7. The orange-breasted falcon is coming back from extinction.

Another winning story coming out of Belize can be found in the sky. The endangered orange-breasted falcon has been declining for some time, for no apparent reasons. For ten years, chicks have been hatched in captivity in the US, then brought back to Belize for release. This precarious, involved process takes tremendous effort, and that effort is proving fruitful, as their numbers are picking back up.

8. New species of orangutan identified.

New species of orangutan

Photo: Tim Laman

These days, undiscovered mammals are rarely brought to the light, so it’s extra exciting to have a new great ape announced. The Tapanuli orangutan lives in North Sumatra and numbers only in the 800s. Though as endangered as its cousin, the discovery of this new species bolsters the mission of conservationists and inspires those invested in the perpetuation of wildlife to keep working at it.

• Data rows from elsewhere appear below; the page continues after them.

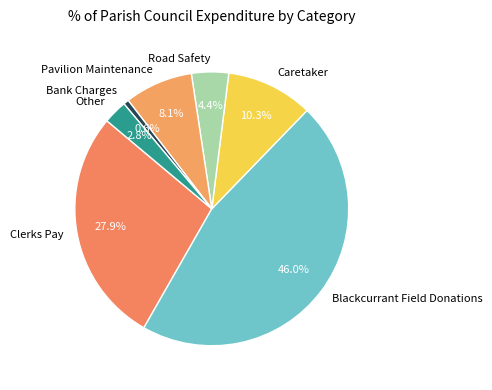

How many segments does this pie chart have?

7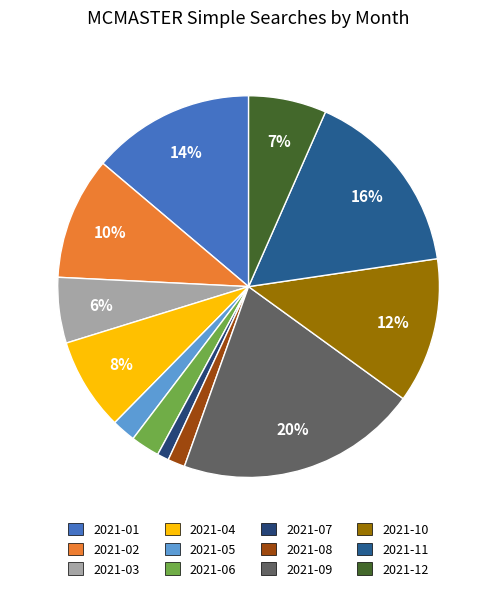

To the nearest percent, what is the average slice percentage?

8%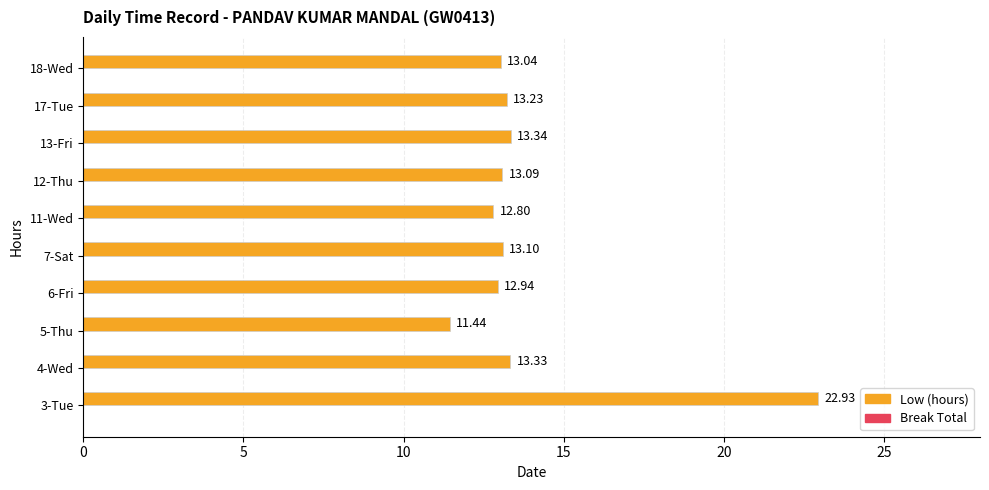

Which has a higher value, 7-Sat or 11-Wed?

7-Sat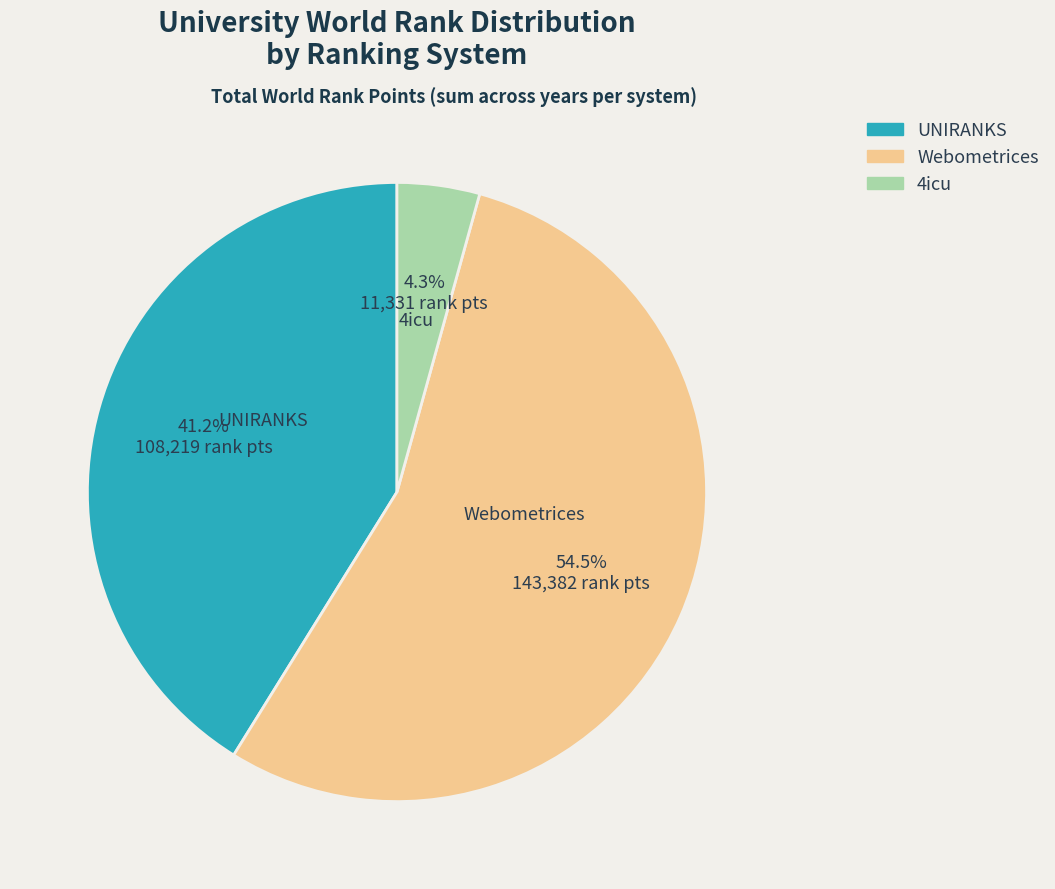

Is there any slice that represents more than half of the pie?

Yes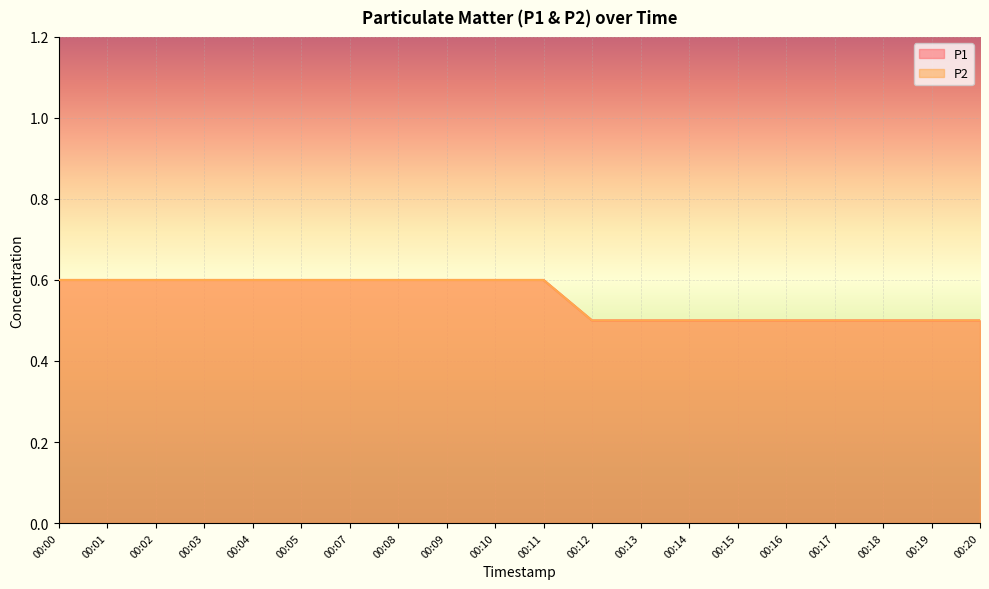

True or false: P1 has a value of 0.6 at 00:05.

True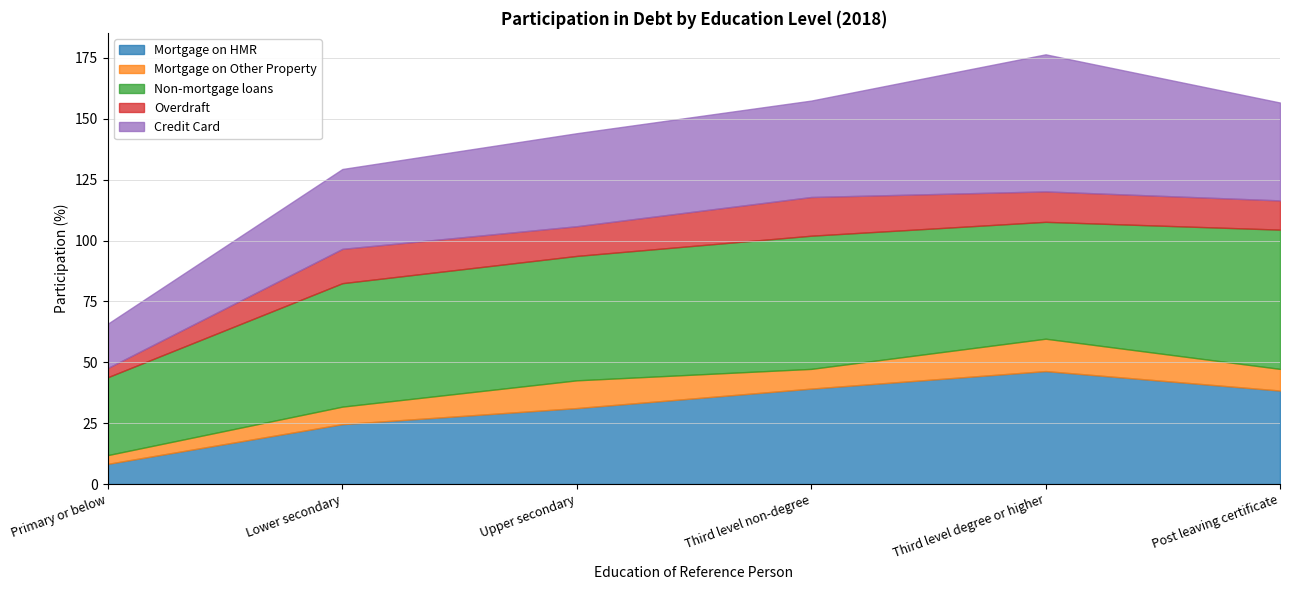

Between Lower secondary and Post leaving certificate, which series saw the biggest shift?

Mortgage on HMR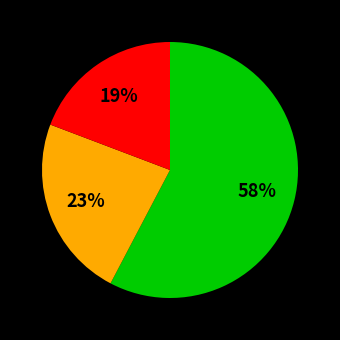

To the nearest percent, what is the average slice percentage?

33%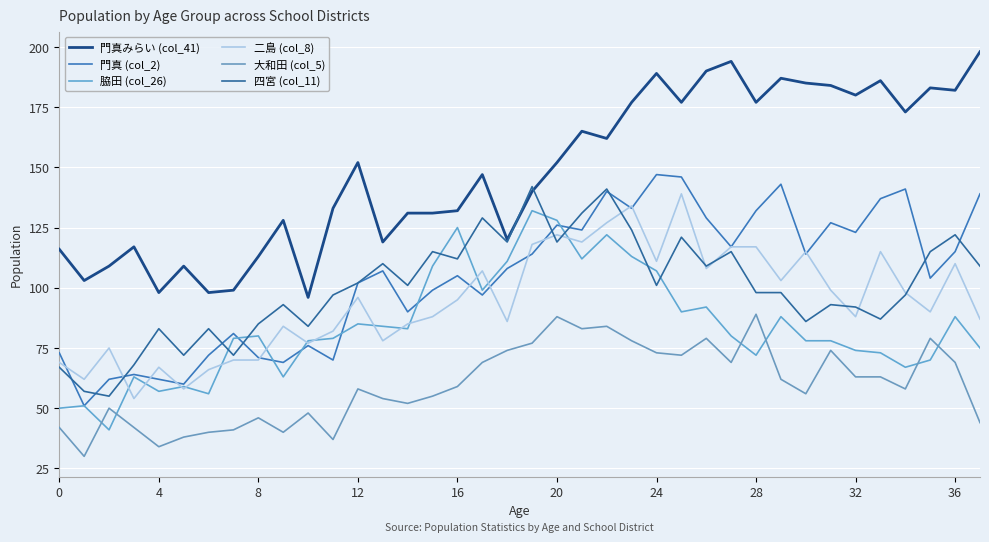

Rank the series by their maximum value, from lowest to highest.

大和田 (col_5), 脇田 (col_26), 二島 (col_8), 四宮 (col_11), 門真 (col_2), 門真みらい (col_41)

9. Colombia commits to conservation.

With peace between people comes peace in other aspects of the world, and Colombia is embodying that philosophy wholeheartedly with a concerted effort to preserve the country’s natural heritage. This is one of the most biodiverse places on the planet with high mountains, rugged coastline, dense jungle, and urban epicenters hosting life in all its forms. Heritage Colombia was created to increase protected areas, and to keep them safe so they can flourish.

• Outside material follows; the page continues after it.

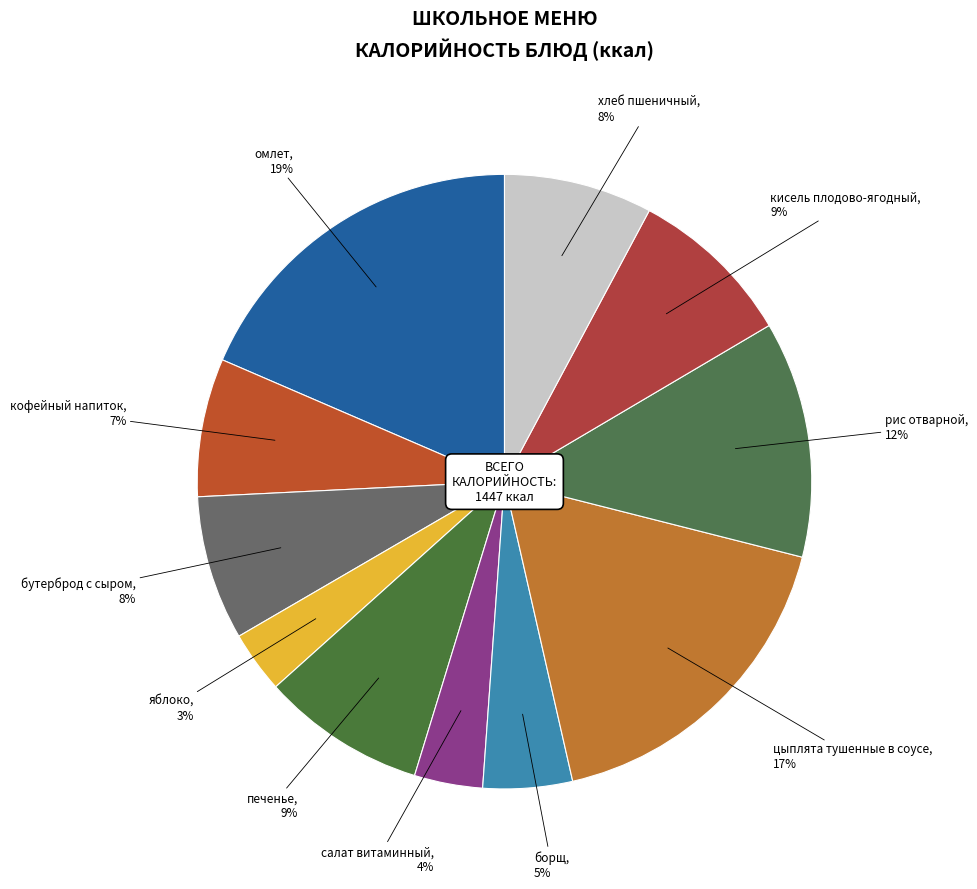

Combined, do печенье and омлет account for over 50%?

No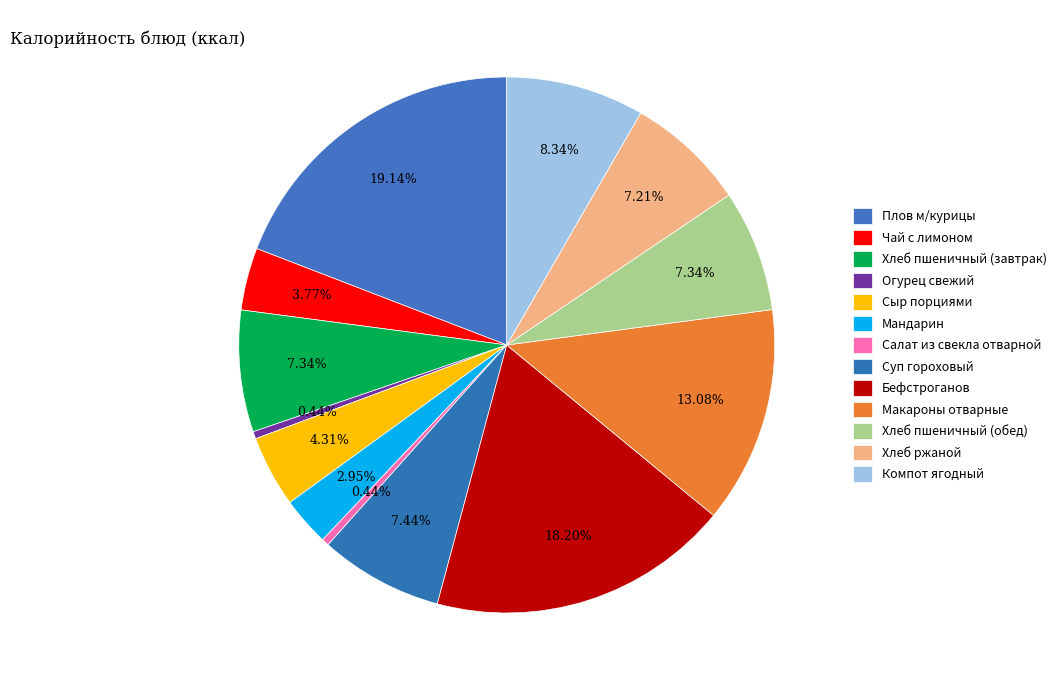

Between Чай с лимоном and Плов м/курицы, which is larger?

Плов м/курицы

10. Gillnets banned to save vaquita dolphin.

Vaquita dolphin

Photo: NOAA

The cartoonish vaquita dolphin became the internet’s sweetheart after going viral online for being freaking adorable, a realization that came paired with the fact that the species is very close to being no more. Taking quick action, the Mexican government banned gillnet fishing which sweeps up the dolphins when aiming for fish. Though it’s believed only 30 vaquitas remain, the willingness of the powers that be to step in gives optimism.

11. Grizzly hunting banned in British Columbia


Photo: skeeze

The year is ending with a bang — or rather, the silencing of bangs, thanks to a landmark decision by the Canadian province of British Columbia to ban grizzly-bear hunting in all its forms. At first the ruling only prohibited killing the creatures for sport, but after a month, meat hunting became banned as well. This is great news for the apex predator that has been the victim of senseless slaughter for centuries.